Wanita tegas ini melihat, jika tidak ada ketegasan, tidak akan ada perubahan. Saat ini, pemerintah tak lebih hanya sebagai penonton lawakan buruh dan pengusaha.

Cholderia Sitinjak menuturkan, pada saat para buruh menunggu bus jemputan di hari Minggu (30/4/2017), pada saat itu para pejabat pemerintah itu dijemput oleh pengusaha untuk bermain golf. Momentum itulah yang digunakan oleh pejabat tersebut untuk membaca "peta aksi".

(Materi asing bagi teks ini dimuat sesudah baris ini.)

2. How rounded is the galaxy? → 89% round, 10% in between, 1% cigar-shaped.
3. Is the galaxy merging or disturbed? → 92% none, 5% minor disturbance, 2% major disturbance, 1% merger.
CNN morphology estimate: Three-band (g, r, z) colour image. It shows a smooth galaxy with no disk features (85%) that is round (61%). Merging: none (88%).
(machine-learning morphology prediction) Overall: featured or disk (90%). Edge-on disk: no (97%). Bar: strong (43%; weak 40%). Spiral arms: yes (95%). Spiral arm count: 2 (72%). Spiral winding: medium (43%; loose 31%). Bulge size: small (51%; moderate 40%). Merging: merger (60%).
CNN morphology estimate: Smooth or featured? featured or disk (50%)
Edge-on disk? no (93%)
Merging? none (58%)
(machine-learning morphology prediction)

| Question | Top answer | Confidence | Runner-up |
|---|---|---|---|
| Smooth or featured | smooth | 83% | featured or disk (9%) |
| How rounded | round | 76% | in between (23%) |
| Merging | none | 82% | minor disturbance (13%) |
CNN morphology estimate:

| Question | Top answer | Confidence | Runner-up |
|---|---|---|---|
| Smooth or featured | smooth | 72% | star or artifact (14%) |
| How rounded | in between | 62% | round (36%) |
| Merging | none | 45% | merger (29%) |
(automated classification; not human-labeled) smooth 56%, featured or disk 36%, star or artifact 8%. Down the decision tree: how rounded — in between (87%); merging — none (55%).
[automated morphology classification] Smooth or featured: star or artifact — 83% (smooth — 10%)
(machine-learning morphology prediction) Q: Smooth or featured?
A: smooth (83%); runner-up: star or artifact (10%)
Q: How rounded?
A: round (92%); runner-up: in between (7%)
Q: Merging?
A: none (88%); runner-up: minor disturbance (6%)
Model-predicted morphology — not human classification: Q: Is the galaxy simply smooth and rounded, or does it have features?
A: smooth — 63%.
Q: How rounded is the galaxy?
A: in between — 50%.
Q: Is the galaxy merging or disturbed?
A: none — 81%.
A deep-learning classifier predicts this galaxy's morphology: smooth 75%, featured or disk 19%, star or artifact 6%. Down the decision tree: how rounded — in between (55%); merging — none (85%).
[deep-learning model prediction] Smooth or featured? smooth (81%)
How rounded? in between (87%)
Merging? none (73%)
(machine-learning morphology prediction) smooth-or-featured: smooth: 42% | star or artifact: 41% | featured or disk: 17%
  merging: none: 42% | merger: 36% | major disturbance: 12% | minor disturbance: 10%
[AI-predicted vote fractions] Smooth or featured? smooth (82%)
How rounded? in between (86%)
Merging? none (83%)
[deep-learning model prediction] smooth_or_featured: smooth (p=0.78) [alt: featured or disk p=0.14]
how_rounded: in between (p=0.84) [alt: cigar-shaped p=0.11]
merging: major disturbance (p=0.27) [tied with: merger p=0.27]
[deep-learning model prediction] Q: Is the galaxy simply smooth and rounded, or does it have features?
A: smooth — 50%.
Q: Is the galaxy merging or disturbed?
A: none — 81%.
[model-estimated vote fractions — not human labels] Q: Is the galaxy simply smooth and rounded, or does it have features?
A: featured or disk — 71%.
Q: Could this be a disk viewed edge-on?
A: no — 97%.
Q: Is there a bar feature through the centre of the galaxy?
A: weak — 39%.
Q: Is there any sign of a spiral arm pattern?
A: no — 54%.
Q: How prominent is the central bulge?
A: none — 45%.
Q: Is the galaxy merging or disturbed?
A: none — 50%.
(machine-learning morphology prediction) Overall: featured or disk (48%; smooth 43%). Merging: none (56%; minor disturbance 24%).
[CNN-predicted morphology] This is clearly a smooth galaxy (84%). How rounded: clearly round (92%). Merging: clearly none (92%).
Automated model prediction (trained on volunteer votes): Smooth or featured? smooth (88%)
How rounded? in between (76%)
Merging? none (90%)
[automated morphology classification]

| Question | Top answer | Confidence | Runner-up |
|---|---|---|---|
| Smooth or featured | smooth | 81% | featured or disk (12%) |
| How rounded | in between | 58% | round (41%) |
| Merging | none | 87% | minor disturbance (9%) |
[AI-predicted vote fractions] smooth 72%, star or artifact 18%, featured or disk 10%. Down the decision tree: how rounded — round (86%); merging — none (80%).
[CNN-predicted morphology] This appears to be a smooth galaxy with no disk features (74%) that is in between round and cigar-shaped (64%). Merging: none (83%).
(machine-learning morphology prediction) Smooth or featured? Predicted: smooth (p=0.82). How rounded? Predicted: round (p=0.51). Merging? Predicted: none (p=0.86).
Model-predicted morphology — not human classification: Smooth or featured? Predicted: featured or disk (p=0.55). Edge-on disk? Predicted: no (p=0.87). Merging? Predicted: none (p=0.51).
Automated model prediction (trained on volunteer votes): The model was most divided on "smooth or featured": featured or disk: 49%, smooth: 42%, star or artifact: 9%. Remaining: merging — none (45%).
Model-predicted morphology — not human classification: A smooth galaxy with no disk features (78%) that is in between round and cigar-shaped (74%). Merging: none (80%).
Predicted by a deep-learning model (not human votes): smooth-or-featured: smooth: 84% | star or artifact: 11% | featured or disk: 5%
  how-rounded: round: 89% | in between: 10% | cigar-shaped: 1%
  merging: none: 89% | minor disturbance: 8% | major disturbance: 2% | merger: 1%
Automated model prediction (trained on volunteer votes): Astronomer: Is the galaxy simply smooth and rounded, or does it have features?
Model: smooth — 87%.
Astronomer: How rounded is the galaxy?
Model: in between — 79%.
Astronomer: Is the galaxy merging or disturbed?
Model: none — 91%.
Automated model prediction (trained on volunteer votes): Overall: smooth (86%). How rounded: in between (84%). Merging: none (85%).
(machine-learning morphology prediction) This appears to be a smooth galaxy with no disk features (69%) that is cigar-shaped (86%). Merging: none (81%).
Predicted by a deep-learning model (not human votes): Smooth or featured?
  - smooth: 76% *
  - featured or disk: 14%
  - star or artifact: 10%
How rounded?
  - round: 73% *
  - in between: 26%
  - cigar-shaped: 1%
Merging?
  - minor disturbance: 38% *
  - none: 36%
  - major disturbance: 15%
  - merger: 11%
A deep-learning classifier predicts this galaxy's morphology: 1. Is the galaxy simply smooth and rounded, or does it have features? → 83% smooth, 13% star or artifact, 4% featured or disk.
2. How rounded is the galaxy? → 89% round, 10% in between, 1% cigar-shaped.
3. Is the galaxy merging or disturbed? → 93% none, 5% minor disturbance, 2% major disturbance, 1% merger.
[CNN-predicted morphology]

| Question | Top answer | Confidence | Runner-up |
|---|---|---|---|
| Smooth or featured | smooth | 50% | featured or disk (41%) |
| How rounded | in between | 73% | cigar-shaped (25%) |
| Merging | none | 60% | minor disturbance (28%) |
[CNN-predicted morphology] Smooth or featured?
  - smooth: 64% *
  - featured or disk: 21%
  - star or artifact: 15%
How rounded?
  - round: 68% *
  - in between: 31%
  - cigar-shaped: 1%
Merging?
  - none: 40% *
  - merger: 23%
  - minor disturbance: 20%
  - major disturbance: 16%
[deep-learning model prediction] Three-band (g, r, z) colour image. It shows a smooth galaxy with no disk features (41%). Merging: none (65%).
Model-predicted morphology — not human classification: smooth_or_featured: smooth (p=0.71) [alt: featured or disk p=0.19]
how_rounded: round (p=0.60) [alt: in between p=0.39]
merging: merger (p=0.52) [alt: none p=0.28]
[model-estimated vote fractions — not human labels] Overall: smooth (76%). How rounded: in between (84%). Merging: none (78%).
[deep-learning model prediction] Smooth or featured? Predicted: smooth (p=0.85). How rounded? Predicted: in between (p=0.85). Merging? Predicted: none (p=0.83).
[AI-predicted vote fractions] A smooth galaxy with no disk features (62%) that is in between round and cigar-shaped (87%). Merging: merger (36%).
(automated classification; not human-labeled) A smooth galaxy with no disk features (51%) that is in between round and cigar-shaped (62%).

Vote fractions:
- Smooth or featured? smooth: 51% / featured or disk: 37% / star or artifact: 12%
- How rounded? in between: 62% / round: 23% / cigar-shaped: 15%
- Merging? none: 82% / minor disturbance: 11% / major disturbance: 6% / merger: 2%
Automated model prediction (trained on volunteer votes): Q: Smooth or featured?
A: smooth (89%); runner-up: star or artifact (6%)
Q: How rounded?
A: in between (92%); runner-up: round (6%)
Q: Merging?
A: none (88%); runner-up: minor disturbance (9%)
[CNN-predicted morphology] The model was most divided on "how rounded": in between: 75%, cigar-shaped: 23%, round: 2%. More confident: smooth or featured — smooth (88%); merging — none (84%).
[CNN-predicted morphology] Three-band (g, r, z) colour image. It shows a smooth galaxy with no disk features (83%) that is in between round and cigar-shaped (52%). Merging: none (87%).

Sambil menanyakan situasi keamanan dan potensi demo buruh anarkis, sang pejabat mengatakan, "atur aja sekenario ceritanya, kami cuma menonton sambil fasilitasi mereka saja, biar tak apa kali, ya kan."

Miris, Cholderia hanya dapat mengelus dada melihat hal-hal yang memang bukan rahasia umum lagi tersebut. Pengusaha dan oknum pejabat pemerintah adalah sahabat karib yang saling mendukung, sementara buruh tetaplah buruh.

Cholderia mengatakan, teman-temannya sesama buruh hari ini masih ada yang dibayar Rp. 800 ribu sampai Rp 1,5 juta per bulannya. "Rp 1,5 juta itu udah hebat kali pun," katanya dengan logat Batak kentalnya, Senin (1/5/2017).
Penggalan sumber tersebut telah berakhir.